[Work order] The following entries should be restated word for word, pictures excluded.
(Raw data Opens)
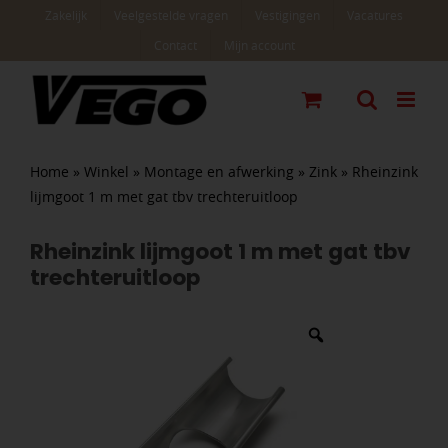
Ga
Zakelijk
Veelgestelde vragen
Vestigingen
Vacatures
naar
Contact
Mijn account
inhoud
Home
»
Winkel
»
Montage en afwerking
»
Zink
»
Rheinzink
lijmgoot 1 m met gat tbv trechteruitloop
Rheinzink lijmgoot 1 m met gat tbv
trechteruitloop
(Raw data Closes)
[Task answer]
Ga
Zakelijk
Veelgestelde vragen
Vestigingen
Vacatures
naar
Contact
Mijn account
inhoud
Home
»
Winkel
»
Montage en afwerking
»
Zink
»
Rheinzink
lijmgoot 1 m met gat tbv trechteruitloop
Rheinzink lijmgoot 1 m met gat tbv
trechteruitloop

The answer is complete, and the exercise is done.